In The Flowers comincia così come comincia il disco, giusto con le briglie più trattenute e meno detonante sul finale. Avey Tare che avanza crooneggiante verso il pubblico è simbolo di confidenza e confidenzialità, ma la vera gioia è nell’emozione che nasce da manopole e tasti premuti non come orpelli ma come strumenti che influenzano la scrittura e le possibilità.
Lion In A Coma va e viene come uno scacciapensieri siciliano ed è solo con
My Girls che alcuni tra gli smorti del pubblico si scuotono e saltano, coi campioni che svariano asincroni e un prolungamento che destabilizza ipnotico i fedeli dei limiti temporali della canzoncella pop.
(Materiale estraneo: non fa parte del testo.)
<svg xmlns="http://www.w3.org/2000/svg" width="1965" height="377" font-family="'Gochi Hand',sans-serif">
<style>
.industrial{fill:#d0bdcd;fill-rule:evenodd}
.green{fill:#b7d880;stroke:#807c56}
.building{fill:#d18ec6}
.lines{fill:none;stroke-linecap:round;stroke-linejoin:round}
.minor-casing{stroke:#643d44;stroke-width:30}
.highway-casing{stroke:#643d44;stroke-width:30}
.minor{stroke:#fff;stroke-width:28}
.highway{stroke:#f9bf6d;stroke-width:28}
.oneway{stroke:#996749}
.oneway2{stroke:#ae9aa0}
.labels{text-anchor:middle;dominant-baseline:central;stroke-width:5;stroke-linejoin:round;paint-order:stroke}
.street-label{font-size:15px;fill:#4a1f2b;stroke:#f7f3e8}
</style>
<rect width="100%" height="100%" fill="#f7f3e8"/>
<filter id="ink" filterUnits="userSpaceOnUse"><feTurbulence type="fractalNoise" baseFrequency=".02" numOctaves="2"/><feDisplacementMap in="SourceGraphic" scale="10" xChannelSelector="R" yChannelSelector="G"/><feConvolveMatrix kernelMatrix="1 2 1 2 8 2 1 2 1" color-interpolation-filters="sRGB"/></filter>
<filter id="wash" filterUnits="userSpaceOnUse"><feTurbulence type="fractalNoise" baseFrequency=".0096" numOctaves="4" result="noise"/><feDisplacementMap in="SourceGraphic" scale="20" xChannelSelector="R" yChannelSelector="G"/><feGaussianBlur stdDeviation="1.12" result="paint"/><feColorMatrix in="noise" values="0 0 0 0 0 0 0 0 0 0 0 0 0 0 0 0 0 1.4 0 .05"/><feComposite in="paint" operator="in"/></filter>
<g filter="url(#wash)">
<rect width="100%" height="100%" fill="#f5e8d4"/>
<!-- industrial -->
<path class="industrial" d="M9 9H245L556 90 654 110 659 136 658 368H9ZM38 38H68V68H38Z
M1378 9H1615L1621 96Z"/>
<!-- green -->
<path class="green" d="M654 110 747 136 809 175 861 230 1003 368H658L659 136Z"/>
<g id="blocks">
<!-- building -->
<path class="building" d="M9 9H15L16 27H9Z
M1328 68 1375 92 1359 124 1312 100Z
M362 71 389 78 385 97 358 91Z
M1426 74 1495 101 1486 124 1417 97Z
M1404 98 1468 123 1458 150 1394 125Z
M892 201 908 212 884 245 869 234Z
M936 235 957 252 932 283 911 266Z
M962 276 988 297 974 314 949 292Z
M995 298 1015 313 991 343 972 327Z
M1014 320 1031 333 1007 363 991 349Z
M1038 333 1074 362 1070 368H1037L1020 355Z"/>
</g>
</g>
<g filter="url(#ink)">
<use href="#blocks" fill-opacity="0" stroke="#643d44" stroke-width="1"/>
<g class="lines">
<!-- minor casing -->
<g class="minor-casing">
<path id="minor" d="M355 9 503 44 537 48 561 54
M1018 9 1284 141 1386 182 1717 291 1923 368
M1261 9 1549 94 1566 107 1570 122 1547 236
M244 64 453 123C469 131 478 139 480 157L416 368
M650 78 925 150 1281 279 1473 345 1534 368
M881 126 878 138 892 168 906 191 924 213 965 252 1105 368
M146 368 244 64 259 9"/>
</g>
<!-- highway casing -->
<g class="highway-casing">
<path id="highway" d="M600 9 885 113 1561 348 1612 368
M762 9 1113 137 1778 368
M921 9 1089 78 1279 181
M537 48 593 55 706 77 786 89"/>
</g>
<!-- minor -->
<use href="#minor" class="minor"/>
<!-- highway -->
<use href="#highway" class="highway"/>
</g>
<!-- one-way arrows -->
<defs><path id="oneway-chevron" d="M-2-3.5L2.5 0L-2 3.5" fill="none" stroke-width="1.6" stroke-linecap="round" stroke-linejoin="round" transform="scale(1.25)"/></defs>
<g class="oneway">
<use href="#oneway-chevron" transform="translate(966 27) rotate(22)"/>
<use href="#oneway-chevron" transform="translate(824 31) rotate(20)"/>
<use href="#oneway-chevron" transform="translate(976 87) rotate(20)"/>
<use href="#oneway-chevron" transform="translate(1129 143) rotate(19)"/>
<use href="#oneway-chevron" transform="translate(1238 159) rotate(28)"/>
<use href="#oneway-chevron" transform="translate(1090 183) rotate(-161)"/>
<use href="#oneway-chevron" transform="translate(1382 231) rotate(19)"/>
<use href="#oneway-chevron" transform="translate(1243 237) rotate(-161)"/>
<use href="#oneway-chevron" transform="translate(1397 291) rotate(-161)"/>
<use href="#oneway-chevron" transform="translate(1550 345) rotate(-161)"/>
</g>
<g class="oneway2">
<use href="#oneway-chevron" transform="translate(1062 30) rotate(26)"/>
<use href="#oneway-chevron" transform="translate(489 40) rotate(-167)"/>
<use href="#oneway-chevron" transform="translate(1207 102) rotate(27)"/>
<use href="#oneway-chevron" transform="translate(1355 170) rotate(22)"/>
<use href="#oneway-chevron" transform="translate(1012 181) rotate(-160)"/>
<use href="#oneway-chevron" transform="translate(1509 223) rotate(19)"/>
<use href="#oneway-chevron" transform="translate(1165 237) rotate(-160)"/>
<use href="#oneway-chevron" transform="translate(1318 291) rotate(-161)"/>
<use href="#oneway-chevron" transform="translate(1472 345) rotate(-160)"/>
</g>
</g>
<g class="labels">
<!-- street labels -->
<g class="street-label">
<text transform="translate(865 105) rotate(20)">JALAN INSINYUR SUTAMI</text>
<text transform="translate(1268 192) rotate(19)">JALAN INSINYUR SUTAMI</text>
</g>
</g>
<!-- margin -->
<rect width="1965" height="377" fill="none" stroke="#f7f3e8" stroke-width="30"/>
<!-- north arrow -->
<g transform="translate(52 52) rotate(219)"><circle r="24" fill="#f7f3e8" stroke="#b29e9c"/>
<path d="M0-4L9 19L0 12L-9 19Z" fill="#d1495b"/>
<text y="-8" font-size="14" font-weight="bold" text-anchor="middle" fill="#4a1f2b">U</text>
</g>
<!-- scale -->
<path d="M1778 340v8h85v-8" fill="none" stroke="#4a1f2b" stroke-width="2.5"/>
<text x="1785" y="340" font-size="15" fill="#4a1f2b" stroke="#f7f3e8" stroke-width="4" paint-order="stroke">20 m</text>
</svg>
In mezzo i pezzi vecchi sono rimaneggiati all’occorrenza:
Slippi è tirata a lucido dalle sporcizie blackdiciane,
Winter’s Love è sospensione sentimentale e
Chores parte solenne come un inno nazionale che all’improvviso esce fuori di testa. L’impianto che sembrava ottimo per Pantha Du Prince, messo alla prova mostra i suoi limiti acustici mancando di quella definizione che a Roma sarà stata ottima, ma è pur sempre meglio di certi altri postacci a cui purtroppo ormai si è fatta l’abitudine.
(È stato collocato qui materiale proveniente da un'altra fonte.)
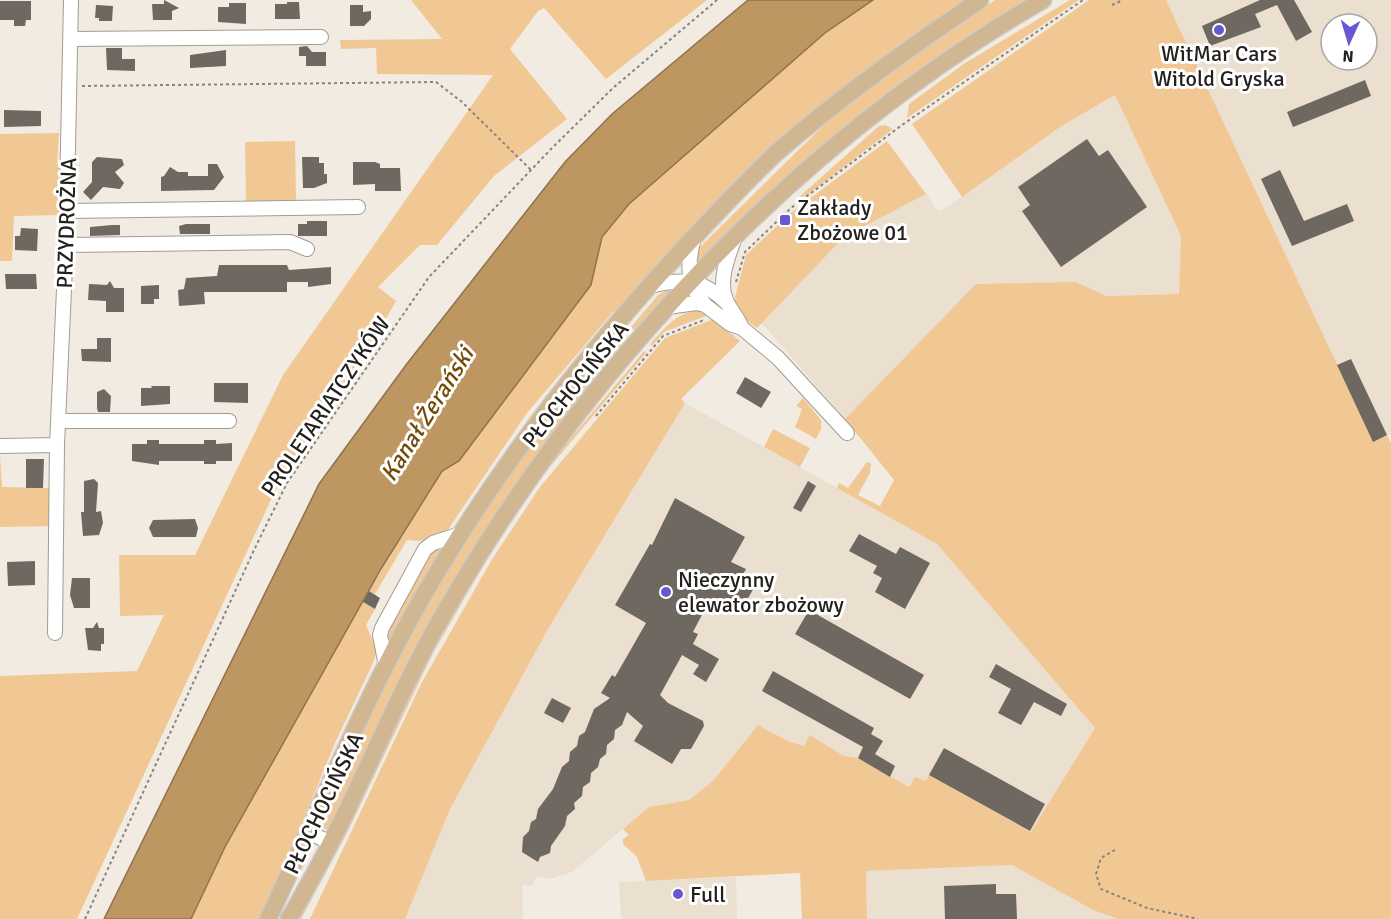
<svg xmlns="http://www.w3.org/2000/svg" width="1391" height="919" font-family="Signika,sans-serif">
  <rect width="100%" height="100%" fill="#f2ebe2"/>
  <path fill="#ebdfd0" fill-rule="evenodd" d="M1166,0H1391V434L1373,442ZM1331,24H1367V60H1331Z
    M1115,95L1181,236L1179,294L1106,296L1076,282L861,404L845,419L761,322L844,237L926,194L938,211L949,206L1060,127Z
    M685,403L937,544L1095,728L1032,832L929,775L926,781L909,787L858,758L844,756L811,735L804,746L788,741L758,725L713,781L689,800L649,807L572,872L550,879L536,876L533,885H522L523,919H405L450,809L548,629Z
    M1012,865L1093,910L1118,919H867L866,871Z
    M736,877L737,919H621L619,882Z"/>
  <path fill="#f1c893" d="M411,0H707L606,79L544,8L538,11L510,49L567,119L494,176L437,245H420L378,287L396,301L365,356L275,491L77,919H0V676L137,671L164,615L120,616L119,555H195L283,375L493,75L377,74L376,48L341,49L340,40L442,39Z
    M873,0H969L877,63L616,314L613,312L527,413L445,534L419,541L407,540L375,594L369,591L442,471L459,461L591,285L602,237L629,204L825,33Z
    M995,0H1030L932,62L695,269L694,257L698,249L837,112L898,65Z
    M1070,0H1079L907,118L909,104L965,63Z
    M1089,0H1166L1373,441L1387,435L1391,444V919H1118L1093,910L1012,865L866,871L867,919H802L800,873L646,881L637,857L623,844V839L629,835L623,829L649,807L689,800L713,781L758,725L788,741L804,746L810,735L844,756L858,758L909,787L915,777L926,781L929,775L1031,832L1095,728L937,544L837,488L839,483L848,488L867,462L871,463L870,473L858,495L880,506L894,480L845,419L976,284L1076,282L1106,296L1179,294L1181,236L1115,95L1060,127L962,197L912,124Z
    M885,125L893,129L806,196L799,197L879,126Z
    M59,133L57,164L61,165V215L14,216L12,261H0V134Z
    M295,141L296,202L246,203L245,142Z
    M887,141L926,194L844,237L757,328C746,320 734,312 735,297L746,255L780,223L783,226L792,217L789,214Z
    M675,286L676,289L637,333L631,327L658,295Z
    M698,310L711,314L664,332L652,346L650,344C665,328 676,313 698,310Z
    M714,319L740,341L681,399L685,403L548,629L450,809L405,919H310L421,684L491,561L540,487L665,338Z
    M621,337L627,343L529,466L469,558L331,828L324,829L320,826V822C379,686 448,553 537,433C562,400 594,369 621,337Z
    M644,351L646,353L538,481L489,556L434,651L347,833L301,919H297C363,801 413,676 483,560C528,484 588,419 644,351Z
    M803,398L821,420V429L816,439L795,427L802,409L796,406Z
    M773,429L810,448L800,467L764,447Z
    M0,454L2,487L51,488L54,526L0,527Z
    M438,549L441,550V554L390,639L387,636L388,628L429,555Z
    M363,602L375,609L366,625L377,651L373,663L335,743L284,868L259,919H191L225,847Z"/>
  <path fill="#be9662" stroke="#90734d" stroke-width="1.5" d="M748,0H873L825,33L629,204L602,237L591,285L459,461L442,471L381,569L225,847L191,919H104L319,484L406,365L565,162L612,114Z"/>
  <path fill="#6e6860" d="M164,0L179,8L172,11V20H153L152,4H164Z
    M1260,0H1294L1312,32L1296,41L1277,5L1255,14L1261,27L1210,46L1202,26Z
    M0,1H31V20H26L25,26H14V20H0Z
    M287,2H299L300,19H275V4H287Z
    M229,3H246V24L218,22V7H229Z
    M96,5L113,6L112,21H99V18H95Z
    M350,5H363V12L371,11V19L364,26H350Z
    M307,46L312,52H326V66H306V56H299V47Z
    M106,48H122V59H135V71L107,70Z
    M226,50V66L190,68V55Z
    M1365,80L1371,96L1293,127L1287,112Z
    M4,110L41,111V126L4,127Z
    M1087,139L1099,156L1108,150L1147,207L1061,267L1022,211L1030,205L1018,187Z
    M97,157L122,159L124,165L115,172L124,183L120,189L103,187L91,200L83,192L92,182V162Z
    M302,157H319V163H324V174H327V183L314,188H303Z
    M353,162H375L380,164V168H400L401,191H375V184L353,185Z
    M208,164H217L224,177L214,190L161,191V177L164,176L170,167L178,172H188V176H208Z
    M1280,170L1304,221L1347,204L1354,221L1292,246L1261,179Z
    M307,221H327V236H298V224H307Z
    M186,224H210V234H180L179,226Z
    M112,225H120V235L90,236V227Z
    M21,228L38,229L37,251L15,250V236H20Z
    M219,265H287L289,270L331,267V284L308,287V282H287V292H204L205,304L179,306L178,290L184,289L186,278L217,276Z
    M5,274H36L37,289H6Z
    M110,281L114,288H124V312H106V301L88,300L89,284L107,285Z
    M159,285V299H154V304H141V286Z
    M97,338H111V362L82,361L81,349H97Z
    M1351,359L1387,435L1373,442L1337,365Z
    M745,377L771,392L761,408L736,393Z
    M214,383H248V403L214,402Z
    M151,386H170V404L141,406V388H152Z
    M104,389L111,396L110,412H98L97,408V392Z
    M147,440H159V444H204V440H216V444L232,443V461H216V464H204V461H159V465L132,461V444H147Z
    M26,459H44L43,488H26Z
    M94,479L98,483L96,512L101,511L103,523L99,535L83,536L81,512H84V481Z
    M808,481L816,486L801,512L793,508Z
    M675,498L745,537L731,562L746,569L741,578L755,586L739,614L725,606L720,615L706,607L693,632L698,634L693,644L719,659L706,682L693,674L699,665L682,655L660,695L668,703L703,721L704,726L691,749H681L672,764L634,741L643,726L627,712L622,725L615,730L614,739L607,745L606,754L600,759L598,767L591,773L590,782L583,787L582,796L574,803L575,809L567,816L565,826L551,846L550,853L540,857L538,862L522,852L523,837L529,831L531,822L536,819L538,809L553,789L562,767L569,761L570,752L577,746L579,736L585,732L594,709L610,698L601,693L612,675L615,677L646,623L615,605L650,544L652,545Z
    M195,519L198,528L196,537H153L149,528L153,520Z
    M859,534L896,554L900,547L930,563L905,609L875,592L882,578L873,573L877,566L849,551Z
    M35,561V585L8,586L7,562Z
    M72,578H90V608H74L70,595Z
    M369,591L380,598L375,609L363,602Z
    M809,610L924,675L910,699L795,634Z
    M97,622L99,628H104V644H101V651L88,650L85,628H93Z
    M996,664L1067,704L1061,716L1034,702L1021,725L998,713L1011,689L989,677Z
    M773,671L874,728L871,734L883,741L875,754L895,766L890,777L858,758L863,747L762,691Z
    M552,698L571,708L563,723L544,713Z
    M944,748L1045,804L1030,831L929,775Z
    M996,884V894H1016L1017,919H945L944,886Z"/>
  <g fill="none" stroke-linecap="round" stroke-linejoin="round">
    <g stroke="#a29c93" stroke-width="16">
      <path id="minor" d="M71,39L321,37
        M66,211L358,207
        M694,237C687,265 686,282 705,305
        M734,240C728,257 718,281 726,300C730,310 738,317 742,328
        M66,245L290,242L307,249
        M649,286C684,278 701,278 727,303
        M667,307L697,303L705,305L730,324L742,328L778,358L847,433
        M58,421H229
        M0,446L57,445L66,245L71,0
        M55,633L57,445
        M386,666L380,635L382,628L425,549L433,543L460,534
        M308,832L331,843"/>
    </g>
    <g stroke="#cacac9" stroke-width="19">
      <path id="major" d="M268,919C319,812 363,701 422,598C494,472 583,357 681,251C712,218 743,184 776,153C840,97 910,47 980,0
        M289,919C303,894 317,870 330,844C369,769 400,689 443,615C585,368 795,143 1043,0"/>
    </g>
    <path stroke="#88847d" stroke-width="2" stroke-dasharray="3 3" stroke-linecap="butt" d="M1112,5L1123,0
      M82,86L436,82L462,102L531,170
      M736,282L745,252L791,208L902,125L1083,0
      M596,416L663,336L704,320
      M1115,850L1101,858L1096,874L1101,889L1147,908L1198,919
      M85,919L254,550L287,483L429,277L552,148L613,88L717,0"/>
    <use href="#minor" stroke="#fff" stroke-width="14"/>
    <use href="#major" stroke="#d0b691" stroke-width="16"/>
  </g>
  <g fill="#6658d1" stroke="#fff" stroke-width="2">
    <circle cx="1219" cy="30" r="6"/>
    <rect x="779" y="214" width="12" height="12" rx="3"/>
    <circle cx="666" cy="592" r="6"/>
    <circle cx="678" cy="894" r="6"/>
  </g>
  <g text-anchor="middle" stroke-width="6" stroke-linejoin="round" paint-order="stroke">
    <g font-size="22" fill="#23211d" stroke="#fff" text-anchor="start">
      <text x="1219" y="61" text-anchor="middle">WitMar Cars<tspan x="1219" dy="25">Witold Gryska</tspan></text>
      <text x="797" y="215">Zakłady<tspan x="797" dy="25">Zbożowe 01</tspan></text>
      <text x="678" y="587">Nieczynny<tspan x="678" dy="25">elewator zbożowy</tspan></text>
      <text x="690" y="902">Full</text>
    </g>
    <g font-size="22" fill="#23211d" stroke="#fff">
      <text transform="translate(66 223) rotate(-88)" y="8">PRZYDROŻNA</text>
      <text transform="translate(575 384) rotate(-51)" y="8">PŁOCHOCIŃSKA</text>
      <text transform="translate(325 406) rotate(-56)" y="8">PROLETARIATCZYKÓW</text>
      <text transform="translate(323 803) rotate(-64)" y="8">PŁOCHOCIŃSKA</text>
    </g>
    <g font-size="24" font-style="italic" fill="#724b08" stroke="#fff">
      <text transform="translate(427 414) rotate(-58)" y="8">Kanał Żerański</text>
    </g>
  </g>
  <g transform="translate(1349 42) rotate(184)"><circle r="28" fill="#ffffff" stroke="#a7a6a5" stroke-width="1.5"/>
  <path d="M0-4.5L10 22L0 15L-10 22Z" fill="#6658d1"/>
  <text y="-9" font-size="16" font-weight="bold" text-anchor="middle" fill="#23211d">N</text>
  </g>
</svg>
Daily Routine è un dondolo e la corsa verso il finale è tutto un crescendo: il pezzo nuovo noto come
Blue Sky inizia come Orb + breakbeat e si solleva piroettando con un uso circolare di un campione vocale che ricorda certe soluzioni del recente Jens Lekman. Il palpito arpeggiato di batteria di
Lablakely Dress, variato nel passo, introduce una
Fireworks che è lo stupore, i colori e la gioiapaura dei primi fuochi d’artificio visti su una spiaggia familiare coi tizzoni che ti cadono sui piedi e la rincorsa verso quel 2009 che è il finale.
Brother Sport pesta e rincuora gli entusiasmi in vista del bis trasognato su
Guys Eyes e su una conclusiva
Summertime Clothes saltata a squarciagola. Gli Animal Collective hanno visto e incasinato tanto, ma (come su disco) sembra che solo oggi abbiano compiuto un cammino in cui la comprensione dei propri limiti e delle proprie possibilità ha portato al pop più bello che abbiamo in circolazione. Poi non ho avuto la possibilità di urlare
Are You Also Frightened (ma forse era un momento troppo à la Flaming Lips da desiderare), non ho avuto la mia amata
Bluish e soprattutto il primo pezzo post-concerto è stato
Ulysses dei FranziFerdinandi (e non certo quella giuoia aphexata di
Fentiger) che mi ha sfollato verso un meritato sonno già a mezzanotte, schivando il delirante volantinaggio di Rockit e pensando che è una di quelle serate in cui fai scorta per tempi sicuramente più bui.